§ Source passage
☆ ☆ ☆

Archive for August, 2011

New Exhibition – The Quality of Things – Gwynedd Museum and Art Gallery 30th July – October 2011


Gwynedd museum and art gallery  in north Wales  are showing two of my paintings in the exhibition “The Quality of Things” They are two paintings about my late Grandparents on my mothers side which I made in the mid 1990’s which seems and extremely long time ago now. They were responses to people who meant a lot to me in their old age and subsequent death and these two paintings reflect that theme. Below are the two labels which describe my thoughts about the paintings. If you click on the image they should enlarge.


 This is a portrait of my Grandparents Gladys and Walter Greaves in their terraced house in Bloxwich, just outside Walsall in the West Midlands. I knew that they were both getting older and I wanted to capture them both in their home. I made this painting in 1993.

The theme of the painting is “natural forms and synthetic forms”. If you look at the painting Walter is eating an apple which he used to get from the back of the local supermarket when they got rid of them because they were bruised . He has cut the bruises out and it almost echoes the facial characteristics of his face, for example the eye sockets. I made this comparison because the apple is a natural form with natural life cycles in that it is conceived, born, lives , dies. Over on the washing tub there is some decorative artificial fruit and Gladys’ artificial leg because she had both legs amputated through diabetes though she rarely wore the very heavy legs and they were positioned around the house. The fruit and the legs are the synthetic, man made reproductions of natural forms to echo the theme that no matter how technologically advanced we are we can’t compete with nature.

I wanted a sense of “Oldness” in the painting, an old house, old people and old objects with the sense that time is running out. When we talk about “Portraiture” we talk about “Immortalising” somebody and I have always thought that there is a very strong link between Portraiture and Mortality and an inevitable demise which is why I have always felt portraiture to be so very significant.

☆ ☆ ☆

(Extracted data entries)
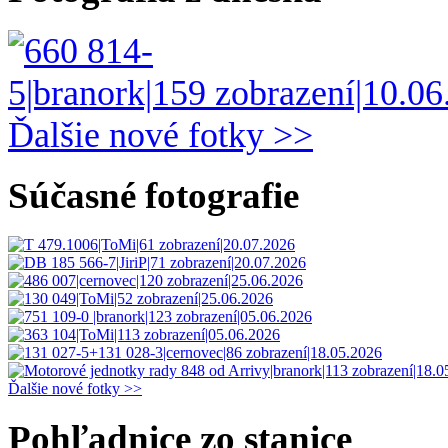
Ďalšie nové fotky >>
Súčasné fotografie
Ďalšie nové fotky >>
Pohľadnice zo stanice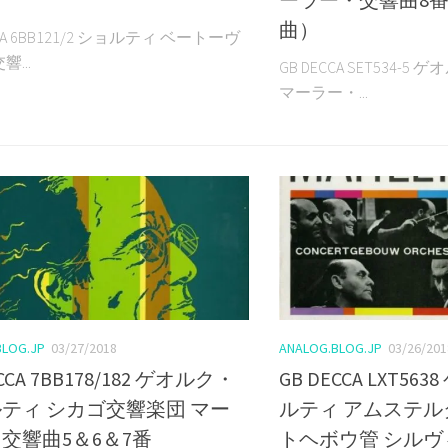
曲）
CCA 6BB121/2 ショルティ ベートーヴ
...
GB DECCA SET534-
マーラー・...
BLOG.JP
03/27/2018
ANALOG.BLOG.JP
03/26/201
ECCA 7BB178/182 ゲオルク・
GB DECCA LXT5
ティ シカゴ交響楽団 マー
ルティ アムステ
交響曲5＆6＆7番
トヘボウ管 シル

☆ ☆ ☆

§ What needs to be done
Reproduce the entire exhibition post word for word. This material was drawn from a different source than the exhibition post.

§ Answer below
Archive for August, 2011

New Exhibition – The Quality of Things – Gwynedd Museum and Art Gallery 30th July – October 2011


Gwynedd museum and art gallery  in north Wales  are showing two of my paintings in the exhibition “The Quality of Things” They are two paintings about my late Grandparents on my mothers side which I made in the mid 1990’s which seems and extremely long time ago now. They were responses to people who meant a lot to me in their old age and subsequent death and these two paintings reflect that theme. Below are the two labels which describe my thoughts about the paintings. If you click on the image they should enlarge.


 This is a portrait of my Grandparents Gladys and Walter Greaves in their terraced house in Bloxwich, just outside Walsall in the West Midlands. I knew that they were both getting older and I wanted to capture them both in their home. I made this painting in 1993.

The theme of the painting is “natural forms and synthetic forms”. If you look at the painting Walter is eating an apple which he used to get from the back of the local supermarket when they got rid of them because they were bruised . He has cut the bruises out and it almost echoes the facial characteristics of his face, for example the eye sockets. I made this comparison because the apple is a natural form with natural life cycles in that it is conceived, born, lives , dies. Over on the washing tub there is some decorative artificial fruit and Gladys’ artificial leg because she had both legs amputated through diabetes though she rarely wore the very heavy legs and they were positioned around the house. The fruit and the legs are the synthetic, man made reproductions of natural forms to echo the theme that no matter how technologically advanced we are we can’t compete with nature.

I wanted a sense of “Oldness” in the painting, an old house, old people and old objects with the sense that time is running out. When we talk about “Portraiture” we talk about “Immortalising” somebody and I have always thought that there is a very strong link between Portraiture and Mortality and an inevitable demise which is why I have always felt portraiture to be so very significant.